All Alder Lake CPUs are comprised of modular logic blocks – the CPU cores, GPU, memory controller, IO, and more. They will support up to DDR5-4800, LPDDR5-5200, DDR4-3200 and LPDDR4X-4266 RAM, and it will be up to motherboard and laptop OEMs to decide which to implement. The modular blocks of each CPU will be connected through three fabrics – Compute, Memory, and IO. Intel describes 100GBps of compute fabric bandwidth per P core or per cluster of four E cores, for a total of 1000GBps between 10 such units. Last-level cache can be dynamically adjusted between inclusive and exclusive depending on load.
We now have a bit of information about how workloads will be balanced between P and E cores. Intel is announcing a new hardware scheduler called Thread Director, which will be completely transparent to software and will work with the OS scheduler to assign threads to different cores based on urgency and real-time conditions. Designed to scale across mobile and desktop CPUs, Thread Director will be able to adapt to thermal and power conditions and migrate threads from one type of core to another, as well as manage multi-threading on the P cores, with “nanosecond precision”.
Thread Director requires Windows 11, and so Alder Lake will perform optimally under this upcoming OS, though Windows 10, Linux, and other OSes will also work. It means that the OS scheduler now understands what kinds of threads require what kinds of resources, and can prioritise latency, power saving, or other parameters depending on operating conditions.
Intel has been teasing its first high-end gaming GPU for a while now, and is ramping up hype with the recent announcement of a new Intel Arc brand for GPU hardware, software and services. The first-generation product is codenamed ‘Alchemist', and will launch in early 2022. This is a tier of the Xe architecture product stack known as Xe-HPG, or High Performance Gaming. Alchemist will be manufactured by TSMC on its N6 node. It will support hardware ray tracing as well as DirectX 12 Ultimate features such as mesh shading and variable rate shading.
Each first-gen Xe-HPG core will have 16 vector engines and 16 matrix engines plus caches, allowing for common GPU workloads as well as AI acceleration.
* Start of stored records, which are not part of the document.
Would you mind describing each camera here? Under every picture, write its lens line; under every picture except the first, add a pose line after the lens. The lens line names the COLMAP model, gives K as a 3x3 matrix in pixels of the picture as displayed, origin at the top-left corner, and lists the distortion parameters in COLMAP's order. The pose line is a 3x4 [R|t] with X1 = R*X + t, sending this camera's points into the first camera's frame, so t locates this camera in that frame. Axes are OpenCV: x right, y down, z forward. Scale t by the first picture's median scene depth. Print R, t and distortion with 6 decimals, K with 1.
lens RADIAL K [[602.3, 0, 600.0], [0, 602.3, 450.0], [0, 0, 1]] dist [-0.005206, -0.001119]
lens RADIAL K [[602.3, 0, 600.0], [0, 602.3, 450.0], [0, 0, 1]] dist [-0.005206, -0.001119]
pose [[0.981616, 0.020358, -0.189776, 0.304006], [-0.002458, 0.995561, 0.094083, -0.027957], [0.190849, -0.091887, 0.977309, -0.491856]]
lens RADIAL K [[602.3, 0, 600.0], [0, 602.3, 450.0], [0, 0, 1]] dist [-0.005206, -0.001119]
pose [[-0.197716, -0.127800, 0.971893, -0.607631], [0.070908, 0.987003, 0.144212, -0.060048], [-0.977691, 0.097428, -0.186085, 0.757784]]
Four such cores, plus four ray tracing units and other rendering hardware, make up a “slice”. Each Alchemist GPU can have up to eight such slices.
Now, we also know that Intel will roll out its own version of AI upscaling, called XeSS (Xe Super Sampling), to take on Nvidia's DLSS and AMD's FSR. XeSS is an AI-based upscaling method that combines information from previous frames. Intel is claiming up to 2X better performance by rendering at lower resolutions and then upscaling to the target resolution. XeSS will run even on Xe LP integrated GPUs, and multiple game developers are on board to support it.
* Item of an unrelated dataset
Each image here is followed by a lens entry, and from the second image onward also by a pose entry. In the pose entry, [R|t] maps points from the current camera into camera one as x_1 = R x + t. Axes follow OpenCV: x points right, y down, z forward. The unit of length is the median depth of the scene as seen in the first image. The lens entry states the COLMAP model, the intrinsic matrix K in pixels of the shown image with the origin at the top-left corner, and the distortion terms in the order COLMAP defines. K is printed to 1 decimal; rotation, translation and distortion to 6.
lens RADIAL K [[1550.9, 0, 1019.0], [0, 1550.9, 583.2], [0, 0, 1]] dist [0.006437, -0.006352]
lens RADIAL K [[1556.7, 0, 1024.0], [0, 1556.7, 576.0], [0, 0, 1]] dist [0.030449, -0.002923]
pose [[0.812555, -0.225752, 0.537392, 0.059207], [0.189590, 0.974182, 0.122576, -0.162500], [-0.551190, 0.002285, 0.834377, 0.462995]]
While we don't have any GPU specifications yet, Intel did say it has worked on delivering “leadership” performance per Watt. We're sure to find out more as the launch draws nearer.
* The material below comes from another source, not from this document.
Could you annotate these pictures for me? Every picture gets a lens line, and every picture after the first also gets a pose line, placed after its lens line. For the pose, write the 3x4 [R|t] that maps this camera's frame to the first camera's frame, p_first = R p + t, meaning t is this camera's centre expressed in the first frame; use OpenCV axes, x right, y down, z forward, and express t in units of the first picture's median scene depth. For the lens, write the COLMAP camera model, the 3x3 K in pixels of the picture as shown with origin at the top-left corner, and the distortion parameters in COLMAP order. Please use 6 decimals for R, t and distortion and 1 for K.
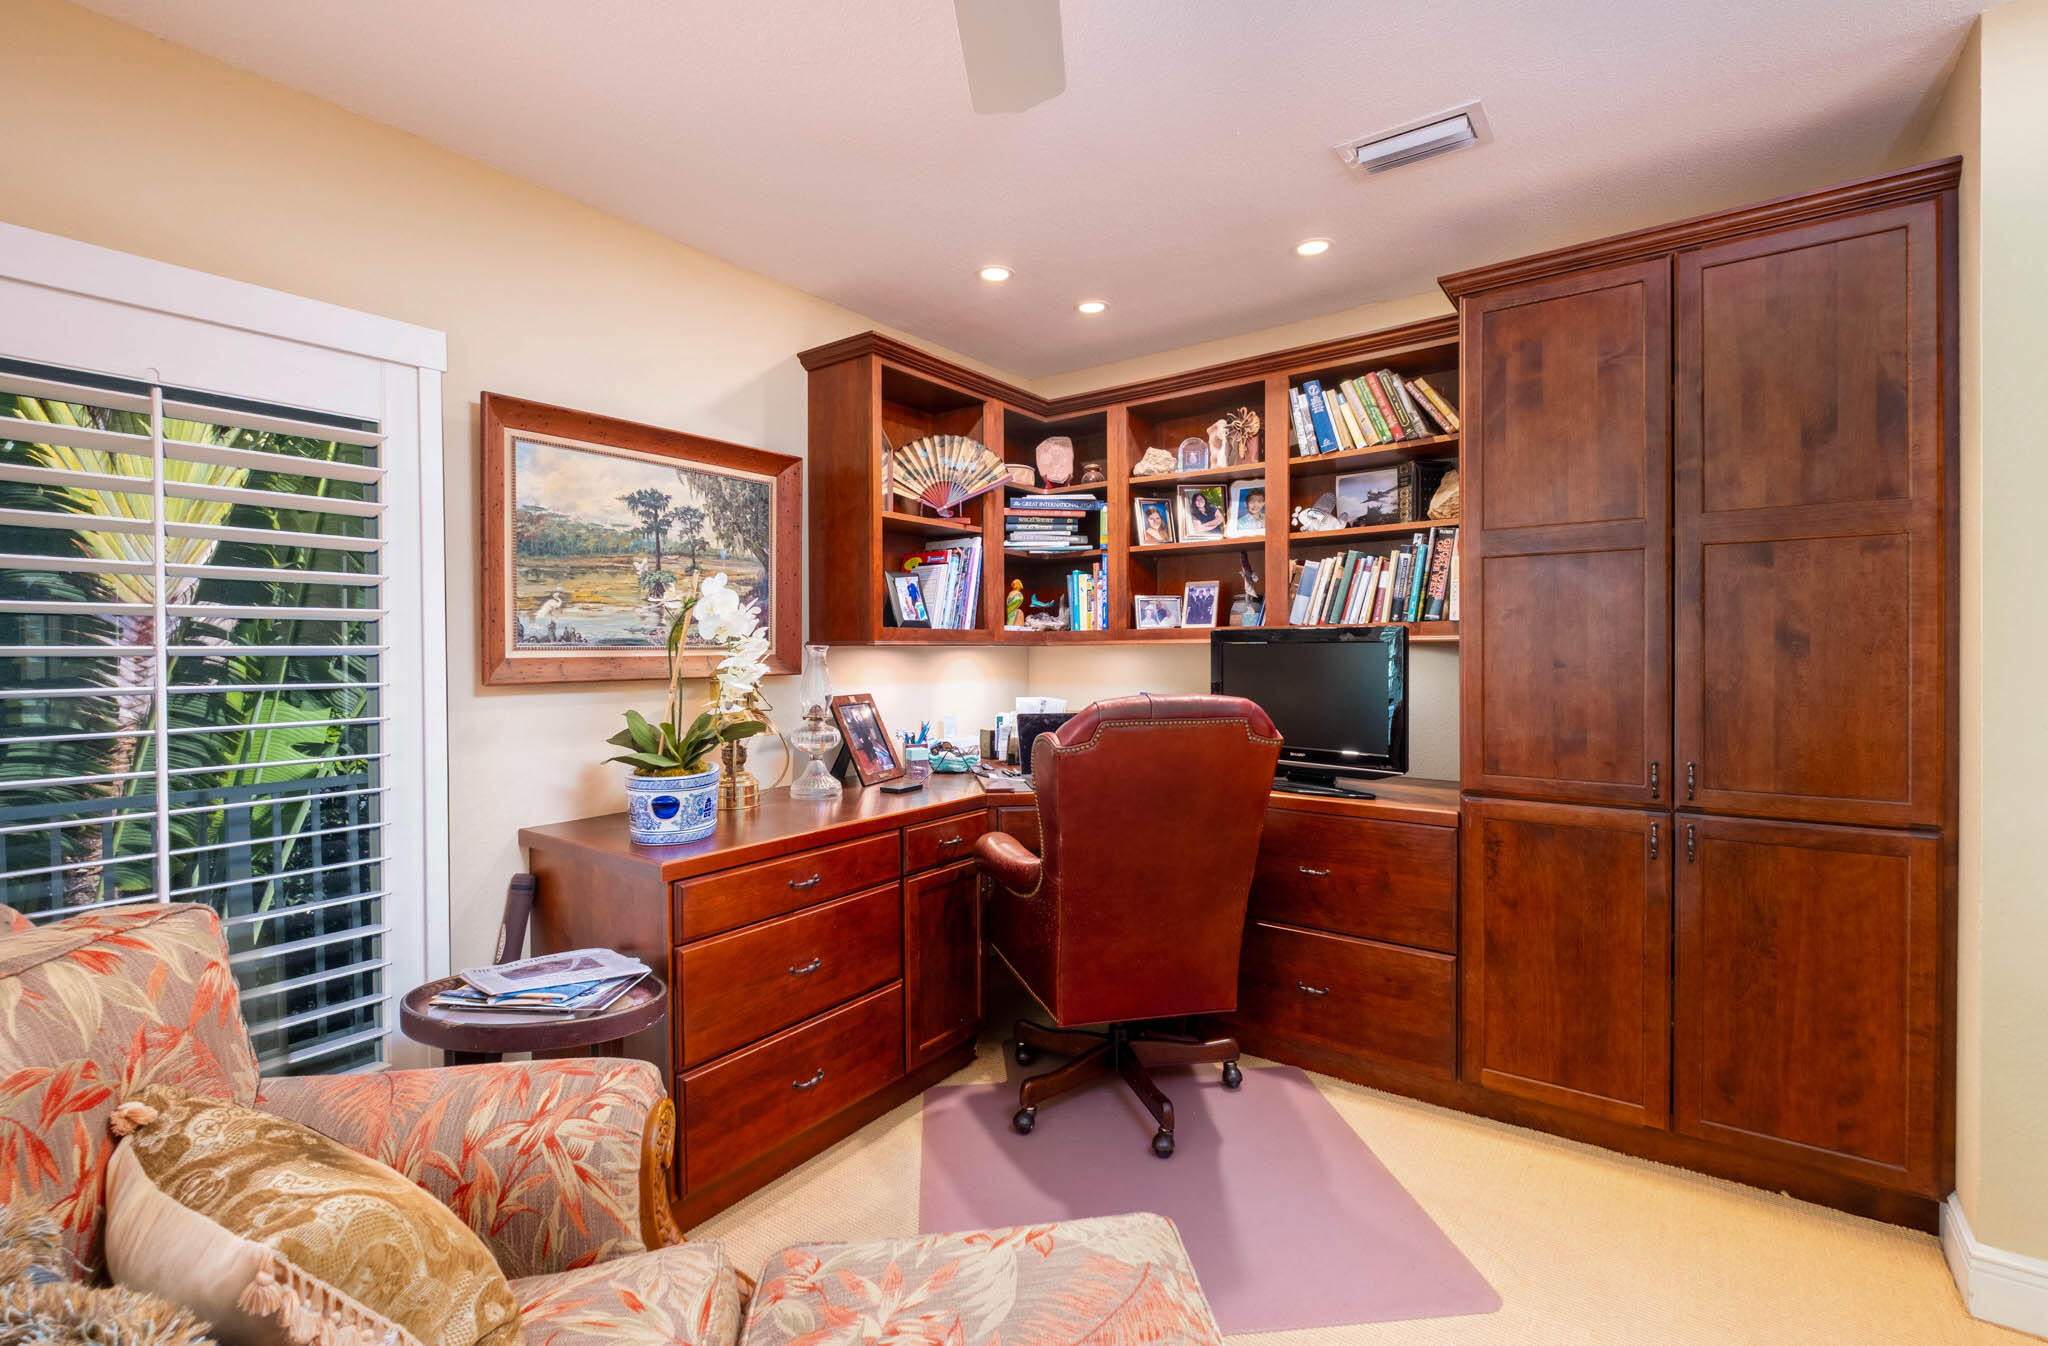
lens RADIAL K [[894.6, 0, 1018.0], [0, 894.6, 662.3], [0, 0, 1]] dist [0.001714, -0.000204]
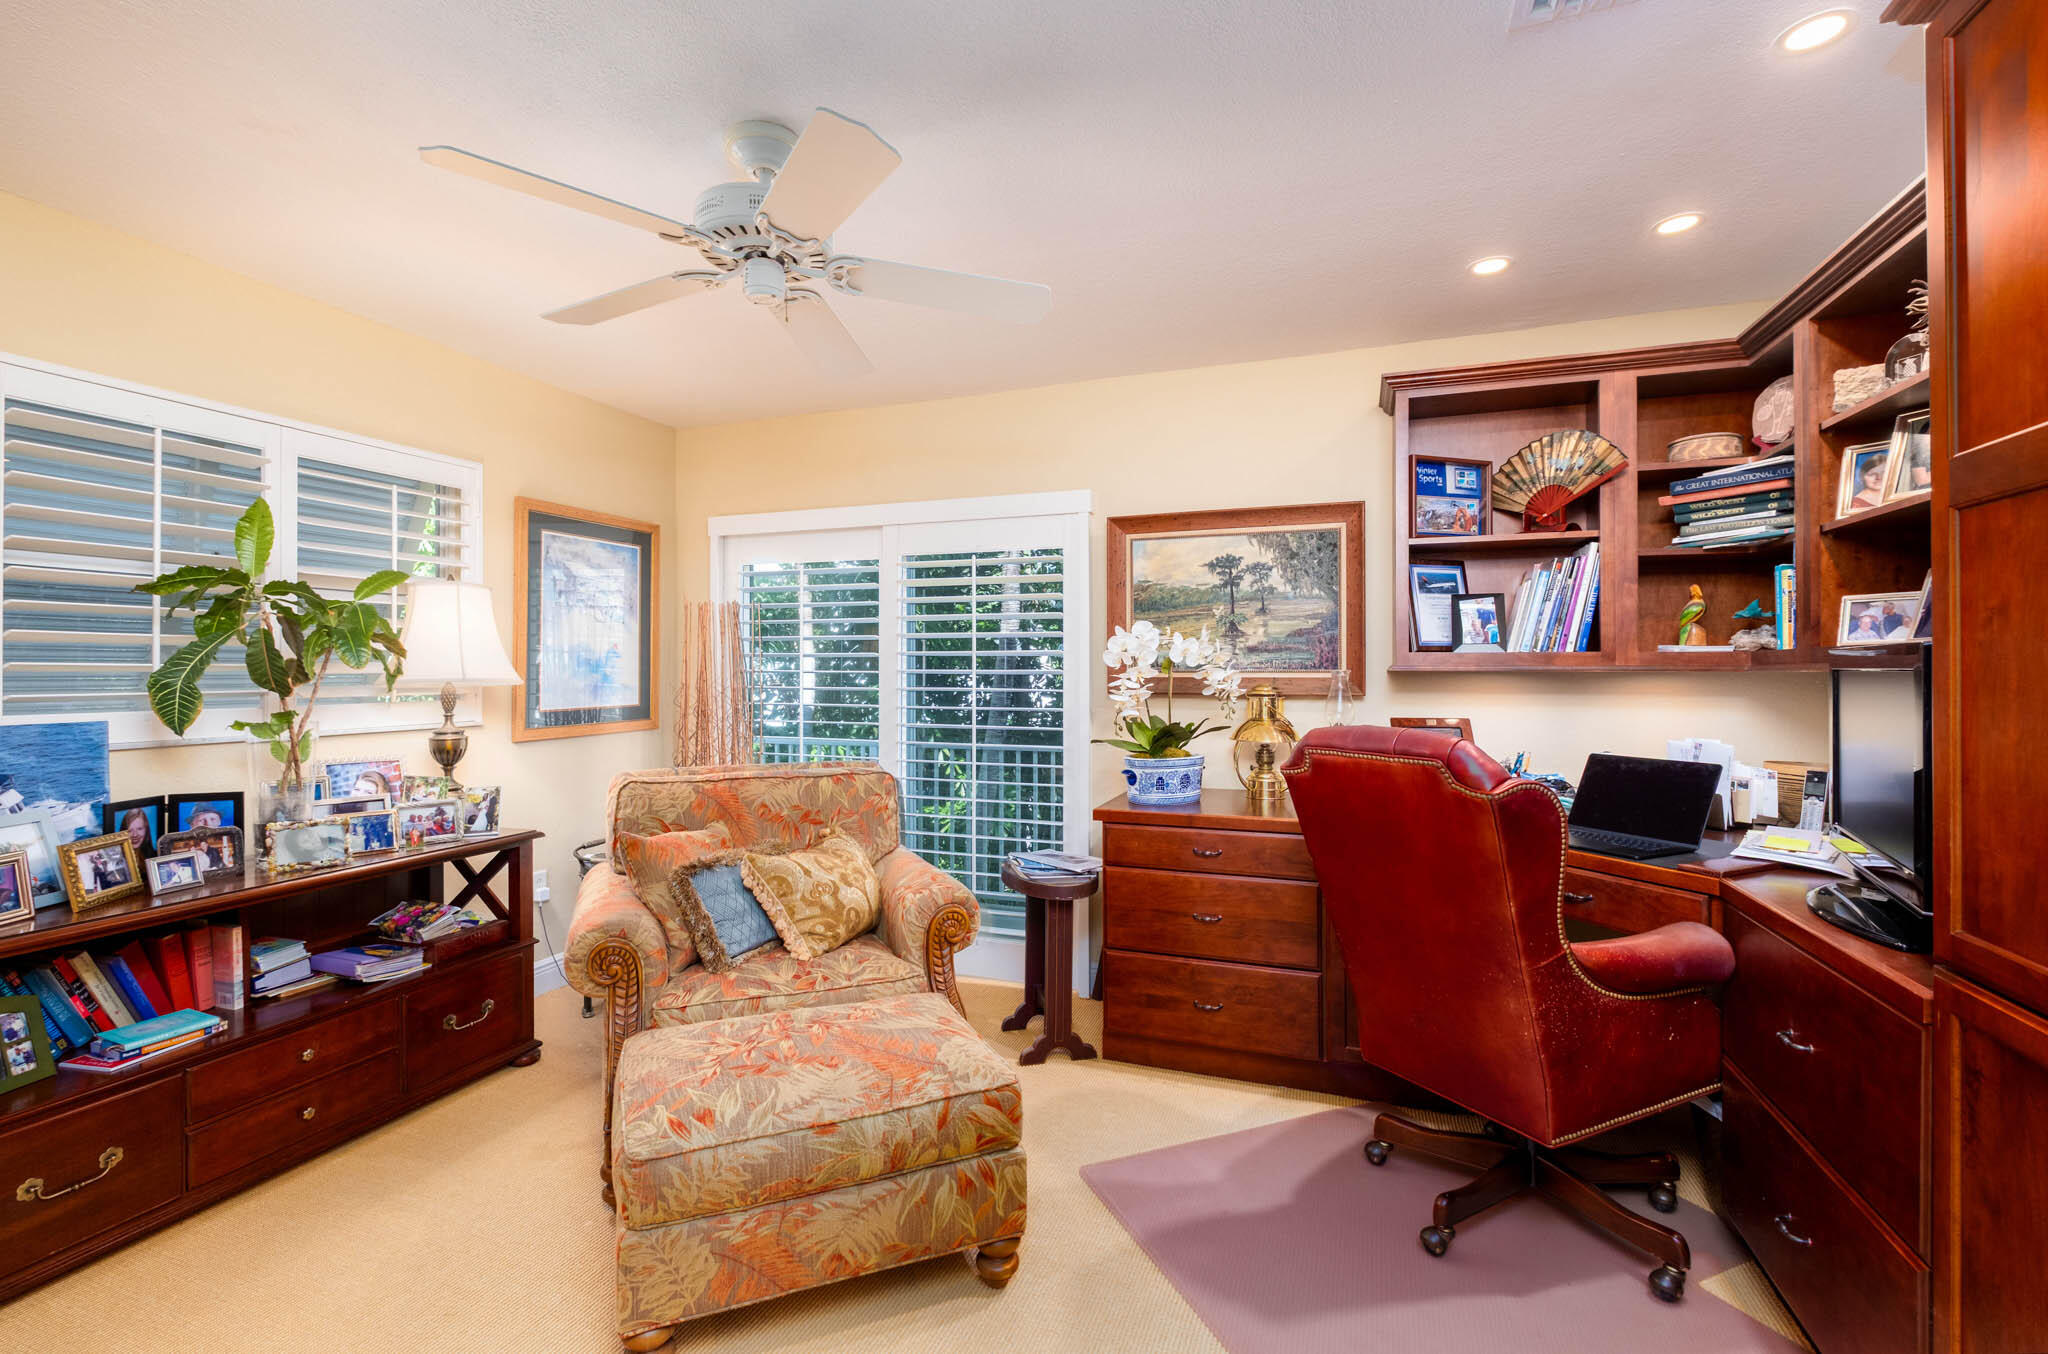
lens RADIAL K [[894.6, 0, 1021.2], [0, 894.6, 667.8], [0, 0, 1]] dist [0.001714, -0.000204]
pose [[0.278845, 0.003981, -0.960328, 0.785467], [-0.016683, 0.999861, -0.000699, -0.014725], [0.960191, 0.016216, 0.278873, 0.313535]]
Intel also made several announcements related to its server and datacentre businesses during the Architecture Day, including a demonstration of the upcoming Ponte Vecchio architecture for big data which will be the basis of the Aurora exascale supercomputer. Other highlights were the modular ‘Sapphire Rapids' Xeon Scalable platform, the oneAPI software stack, and an emerging product category – Infrastructure Processing Units (IPUs), designed to separate infrastructure overheads from client data and processing requirements in cloud-centric datacentres.